Success With Flexibility
Women’s roles in the workplace often require more flexibility. By considering this, employers can increase their recruitment of talented female IT workers.
Maria Melfa, co-founder and president of IT staffing company The Training Associates (TTA), said her company has integrated flexibility into the workplace to take advantage of the skills women have to offer.
“Internally, we want to be more flexible because we know that there are a lot of very intelligent, capable women out there that have been not taking jobs because of the lack of flexibility,” she said. “Our trainers basically get to choose when and where and how often they want to teach. So it’s a fantastic career, for especially a woman with children, because they can pick and choose.”
TTA also stresses the importance of work-life balance. Employees are allowed to bring children to work on holidays and vacations, and the company even occasionally provides baby sitters and movie rooms.
And it appears that this approach works. Melfa said since she started the company in 1994, the number of female contract trainers has increased from 5 percent to 35 percent. When accounting only for in-house staff trainers, the number shoots up to 58 percent.
Looking to the Future
Although the number of women in IT still is alarmingly low, the situation has improved during the development of the information age.
“When I first came into the industry, the only women around were, for the most part, either secretary or support people,” Dunn recalled. “Particularly when I reached the executive level, I might have been [the only woman at the top]. But I’d say in the last 10 years, that’s shifted significantly.”
Melfa said the situation was similar at the beginning of her career, when she left behind a career in the retail industry to find another passion in the technology sector. When she started working for her father’s IT company, she said only one of the 12 IT trainers on staff was a woman.
Today, Dunn said it’s a great time for women to join the industry.
“I think that what’s happened to the industry [is] we have become broader in our reach,” she said. “It gives you a very diverse space to start a career. We [at Cisco] think it’s a prime time for anyone who thought that IT might not be their gig in the past to start looking at IT as an area where they actually could apply themselves very well, get paid very well and have a great future, a great career that’s pretty stable.”
While Dunn and Melfa said areas such as networking and trainer roles are good options for women, the NCWIT report shows job roles especially wanting for females include computer hardware engineering and network administration. Support and analysis roles tend to have the highest number of women.
To better recruit female IT workers, companies can reach out to these lesser-represented areas.

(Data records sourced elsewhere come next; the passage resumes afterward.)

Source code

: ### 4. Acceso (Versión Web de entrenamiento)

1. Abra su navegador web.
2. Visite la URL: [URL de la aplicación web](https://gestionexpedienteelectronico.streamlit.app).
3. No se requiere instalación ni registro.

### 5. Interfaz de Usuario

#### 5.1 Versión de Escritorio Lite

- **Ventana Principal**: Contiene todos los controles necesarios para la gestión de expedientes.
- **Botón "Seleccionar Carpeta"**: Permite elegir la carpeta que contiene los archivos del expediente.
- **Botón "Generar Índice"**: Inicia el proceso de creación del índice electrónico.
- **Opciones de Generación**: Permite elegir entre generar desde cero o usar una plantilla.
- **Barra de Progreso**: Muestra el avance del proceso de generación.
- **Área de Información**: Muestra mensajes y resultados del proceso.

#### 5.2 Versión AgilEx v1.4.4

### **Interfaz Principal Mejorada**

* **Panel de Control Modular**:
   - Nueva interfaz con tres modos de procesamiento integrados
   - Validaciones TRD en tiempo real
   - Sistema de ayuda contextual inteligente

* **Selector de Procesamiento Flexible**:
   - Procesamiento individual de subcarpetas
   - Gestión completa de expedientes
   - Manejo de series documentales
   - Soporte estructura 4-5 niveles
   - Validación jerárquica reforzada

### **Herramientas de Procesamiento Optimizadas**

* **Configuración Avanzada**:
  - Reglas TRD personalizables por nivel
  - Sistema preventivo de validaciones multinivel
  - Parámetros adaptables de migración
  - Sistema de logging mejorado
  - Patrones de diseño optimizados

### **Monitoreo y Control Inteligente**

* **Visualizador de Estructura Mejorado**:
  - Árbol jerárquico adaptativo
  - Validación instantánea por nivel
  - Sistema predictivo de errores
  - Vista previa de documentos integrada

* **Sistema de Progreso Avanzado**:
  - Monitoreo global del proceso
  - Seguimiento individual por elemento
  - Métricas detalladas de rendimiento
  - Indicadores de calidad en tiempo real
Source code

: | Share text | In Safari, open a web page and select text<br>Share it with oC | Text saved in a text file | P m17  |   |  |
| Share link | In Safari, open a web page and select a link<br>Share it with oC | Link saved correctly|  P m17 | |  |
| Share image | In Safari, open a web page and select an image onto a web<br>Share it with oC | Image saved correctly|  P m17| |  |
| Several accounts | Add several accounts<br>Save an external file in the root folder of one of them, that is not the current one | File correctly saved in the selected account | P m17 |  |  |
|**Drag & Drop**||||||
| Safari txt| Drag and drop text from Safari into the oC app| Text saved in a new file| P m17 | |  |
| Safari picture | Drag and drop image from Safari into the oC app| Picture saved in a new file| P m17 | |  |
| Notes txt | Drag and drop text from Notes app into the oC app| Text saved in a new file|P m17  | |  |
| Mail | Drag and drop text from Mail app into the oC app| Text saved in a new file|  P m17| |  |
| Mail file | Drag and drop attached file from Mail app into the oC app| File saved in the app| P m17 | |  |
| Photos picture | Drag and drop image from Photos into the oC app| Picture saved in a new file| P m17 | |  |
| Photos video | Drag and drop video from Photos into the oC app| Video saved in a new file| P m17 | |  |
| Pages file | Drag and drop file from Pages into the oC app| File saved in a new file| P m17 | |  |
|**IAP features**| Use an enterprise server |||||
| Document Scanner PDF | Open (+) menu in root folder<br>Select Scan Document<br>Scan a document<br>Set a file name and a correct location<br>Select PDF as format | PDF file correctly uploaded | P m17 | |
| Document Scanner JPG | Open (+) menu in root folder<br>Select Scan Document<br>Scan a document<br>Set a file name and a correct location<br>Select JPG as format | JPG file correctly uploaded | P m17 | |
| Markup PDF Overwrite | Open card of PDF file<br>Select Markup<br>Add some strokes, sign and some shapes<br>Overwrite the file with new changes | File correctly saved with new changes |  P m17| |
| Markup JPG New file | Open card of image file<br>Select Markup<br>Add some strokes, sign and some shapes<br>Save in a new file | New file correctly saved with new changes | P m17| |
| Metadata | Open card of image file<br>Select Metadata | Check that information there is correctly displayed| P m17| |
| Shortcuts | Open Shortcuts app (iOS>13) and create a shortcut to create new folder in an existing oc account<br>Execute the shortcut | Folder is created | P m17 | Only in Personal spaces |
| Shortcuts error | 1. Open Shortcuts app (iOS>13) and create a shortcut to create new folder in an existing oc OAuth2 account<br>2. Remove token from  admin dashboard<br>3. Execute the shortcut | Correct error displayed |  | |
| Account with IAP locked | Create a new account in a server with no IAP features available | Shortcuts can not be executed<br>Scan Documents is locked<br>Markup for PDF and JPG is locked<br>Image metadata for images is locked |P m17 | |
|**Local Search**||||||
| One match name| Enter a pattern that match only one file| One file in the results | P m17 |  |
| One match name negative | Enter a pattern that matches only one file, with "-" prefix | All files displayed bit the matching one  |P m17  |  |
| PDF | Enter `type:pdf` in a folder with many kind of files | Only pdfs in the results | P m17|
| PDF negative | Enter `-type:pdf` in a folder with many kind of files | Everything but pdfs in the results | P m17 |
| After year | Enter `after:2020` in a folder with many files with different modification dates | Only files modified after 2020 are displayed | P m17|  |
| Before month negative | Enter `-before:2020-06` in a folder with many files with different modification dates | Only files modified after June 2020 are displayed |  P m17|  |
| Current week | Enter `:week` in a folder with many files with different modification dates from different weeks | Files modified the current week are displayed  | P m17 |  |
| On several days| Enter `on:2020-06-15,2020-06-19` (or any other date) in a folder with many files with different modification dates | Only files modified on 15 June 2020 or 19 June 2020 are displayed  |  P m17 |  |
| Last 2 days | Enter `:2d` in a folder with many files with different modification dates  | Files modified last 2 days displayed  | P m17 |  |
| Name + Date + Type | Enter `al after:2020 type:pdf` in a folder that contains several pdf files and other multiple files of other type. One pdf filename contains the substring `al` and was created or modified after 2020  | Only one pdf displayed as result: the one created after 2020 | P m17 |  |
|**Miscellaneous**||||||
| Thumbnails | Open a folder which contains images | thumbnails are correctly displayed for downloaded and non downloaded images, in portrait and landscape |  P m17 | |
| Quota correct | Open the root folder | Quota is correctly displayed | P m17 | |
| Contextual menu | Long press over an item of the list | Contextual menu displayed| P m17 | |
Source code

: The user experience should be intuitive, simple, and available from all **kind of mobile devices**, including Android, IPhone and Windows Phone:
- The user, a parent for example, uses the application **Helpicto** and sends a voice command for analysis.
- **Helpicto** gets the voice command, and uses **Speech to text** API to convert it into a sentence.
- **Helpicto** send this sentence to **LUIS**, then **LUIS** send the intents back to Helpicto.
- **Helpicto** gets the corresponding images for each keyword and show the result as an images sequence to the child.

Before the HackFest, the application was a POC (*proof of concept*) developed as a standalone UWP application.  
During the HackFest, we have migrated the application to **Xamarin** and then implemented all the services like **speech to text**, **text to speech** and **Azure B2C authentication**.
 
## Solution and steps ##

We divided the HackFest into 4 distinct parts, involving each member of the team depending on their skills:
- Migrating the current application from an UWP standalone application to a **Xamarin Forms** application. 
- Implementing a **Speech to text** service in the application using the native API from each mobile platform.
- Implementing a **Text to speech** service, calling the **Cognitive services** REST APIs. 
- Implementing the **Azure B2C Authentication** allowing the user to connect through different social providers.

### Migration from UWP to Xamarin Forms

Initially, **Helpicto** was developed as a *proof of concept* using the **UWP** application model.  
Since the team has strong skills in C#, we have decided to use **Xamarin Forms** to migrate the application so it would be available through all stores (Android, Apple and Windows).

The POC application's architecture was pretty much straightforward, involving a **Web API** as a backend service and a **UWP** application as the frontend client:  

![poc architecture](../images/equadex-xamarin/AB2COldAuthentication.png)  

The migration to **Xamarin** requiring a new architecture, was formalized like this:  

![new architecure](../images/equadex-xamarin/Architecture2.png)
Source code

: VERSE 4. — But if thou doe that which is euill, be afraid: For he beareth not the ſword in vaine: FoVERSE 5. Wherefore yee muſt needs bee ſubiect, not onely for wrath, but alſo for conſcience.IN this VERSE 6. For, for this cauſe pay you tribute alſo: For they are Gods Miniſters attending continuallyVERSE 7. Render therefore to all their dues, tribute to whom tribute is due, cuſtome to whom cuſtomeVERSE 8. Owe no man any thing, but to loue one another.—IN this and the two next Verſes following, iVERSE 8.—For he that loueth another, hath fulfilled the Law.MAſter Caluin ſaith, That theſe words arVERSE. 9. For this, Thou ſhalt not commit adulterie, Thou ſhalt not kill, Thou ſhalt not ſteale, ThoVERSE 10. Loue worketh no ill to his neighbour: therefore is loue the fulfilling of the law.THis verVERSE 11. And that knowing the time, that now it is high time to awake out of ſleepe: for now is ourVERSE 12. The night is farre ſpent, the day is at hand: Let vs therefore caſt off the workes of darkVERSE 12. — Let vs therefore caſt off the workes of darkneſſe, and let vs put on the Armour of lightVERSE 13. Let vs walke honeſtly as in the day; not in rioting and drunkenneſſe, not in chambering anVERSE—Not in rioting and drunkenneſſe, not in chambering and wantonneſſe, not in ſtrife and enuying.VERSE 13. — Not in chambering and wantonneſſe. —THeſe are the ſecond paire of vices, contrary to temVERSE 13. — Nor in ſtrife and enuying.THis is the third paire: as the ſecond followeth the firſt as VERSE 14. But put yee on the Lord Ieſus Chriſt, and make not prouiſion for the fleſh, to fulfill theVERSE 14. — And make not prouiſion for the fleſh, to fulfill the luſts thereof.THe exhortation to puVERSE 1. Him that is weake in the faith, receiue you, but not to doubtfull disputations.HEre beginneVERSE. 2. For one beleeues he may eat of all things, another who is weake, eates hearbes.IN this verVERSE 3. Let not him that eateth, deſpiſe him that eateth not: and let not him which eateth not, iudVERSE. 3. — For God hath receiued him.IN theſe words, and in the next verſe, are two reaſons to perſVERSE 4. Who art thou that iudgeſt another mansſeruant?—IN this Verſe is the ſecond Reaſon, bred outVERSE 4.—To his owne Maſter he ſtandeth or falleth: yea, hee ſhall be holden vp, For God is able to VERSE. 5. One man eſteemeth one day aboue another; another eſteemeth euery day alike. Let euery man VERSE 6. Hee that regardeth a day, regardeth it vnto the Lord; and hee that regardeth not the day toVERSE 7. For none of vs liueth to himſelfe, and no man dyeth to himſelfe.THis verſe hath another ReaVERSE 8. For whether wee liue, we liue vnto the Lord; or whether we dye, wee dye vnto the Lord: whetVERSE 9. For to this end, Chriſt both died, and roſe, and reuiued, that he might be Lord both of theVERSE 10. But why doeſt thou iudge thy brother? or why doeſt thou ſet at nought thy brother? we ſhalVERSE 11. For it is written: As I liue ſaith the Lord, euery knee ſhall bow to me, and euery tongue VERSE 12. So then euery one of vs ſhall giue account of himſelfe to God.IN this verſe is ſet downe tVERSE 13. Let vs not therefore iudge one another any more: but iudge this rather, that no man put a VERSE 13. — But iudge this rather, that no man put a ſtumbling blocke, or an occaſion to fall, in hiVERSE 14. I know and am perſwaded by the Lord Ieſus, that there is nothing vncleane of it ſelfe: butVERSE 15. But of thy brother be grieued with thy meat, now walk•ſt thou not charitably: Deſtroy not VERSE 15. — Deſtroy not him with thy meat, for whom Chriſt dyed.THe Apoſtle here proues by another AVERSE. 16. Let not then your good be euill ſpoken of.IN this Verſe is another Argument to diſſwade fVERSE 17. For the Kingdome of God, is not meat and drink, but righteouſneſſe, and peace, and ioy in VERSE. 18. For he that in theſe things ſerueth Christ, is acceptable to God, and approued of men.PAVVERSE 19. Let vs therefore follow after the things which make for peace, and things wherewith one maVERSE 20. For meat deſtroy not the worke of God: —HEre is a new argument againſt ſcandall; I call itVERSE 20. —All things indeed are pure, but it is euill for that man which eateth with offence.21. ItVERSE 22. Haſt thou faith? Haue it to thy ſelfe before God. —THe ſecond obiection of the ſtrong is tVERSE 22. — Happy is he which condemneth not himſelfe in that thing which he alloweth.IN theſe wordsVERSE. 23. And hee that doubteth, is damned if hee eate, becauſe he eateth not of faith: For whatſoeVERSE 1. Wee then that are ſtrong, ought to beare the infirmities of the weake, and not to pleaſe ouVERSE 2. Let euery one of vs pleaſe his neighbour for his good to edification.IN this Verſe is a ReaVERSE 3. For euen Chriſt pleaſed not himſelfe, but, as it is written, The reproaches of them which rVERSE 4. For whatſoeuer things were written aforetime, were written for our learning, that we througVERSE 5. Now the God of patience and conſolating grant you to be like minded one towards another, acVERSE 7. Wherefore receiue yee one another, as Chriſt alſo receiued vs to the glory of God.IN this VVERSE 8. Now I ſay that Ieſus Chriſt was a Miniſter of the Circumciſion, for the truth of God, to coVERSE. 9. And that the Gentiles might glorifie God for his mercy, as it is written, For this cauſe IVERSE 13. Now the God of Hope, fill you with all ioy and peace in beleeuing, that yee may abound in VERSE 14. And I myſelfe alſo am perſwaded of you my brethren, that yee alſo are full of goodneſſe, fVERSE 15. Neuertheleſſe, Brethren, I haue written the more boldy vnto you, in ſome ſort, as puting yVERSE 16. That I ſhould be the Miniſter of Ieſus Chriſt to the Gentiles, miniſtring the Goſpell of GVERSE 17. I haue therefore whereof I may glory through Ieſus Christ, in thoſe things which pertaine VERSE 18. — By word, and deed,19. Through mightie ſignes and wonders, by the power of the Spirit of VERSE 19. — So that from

And women already in the industry can help by serving as role models to those considering the industry through events and organizations that support the cause.
Men also can help in the recruiting efforts. Snyder stressed the importance of male encouragement.
“Having the guys there [at ‘We Are IT’] and having them even run the breakout sessions shows the women that it’s not a field that men are afraid of them coming into — that men do want women to be there,” she said.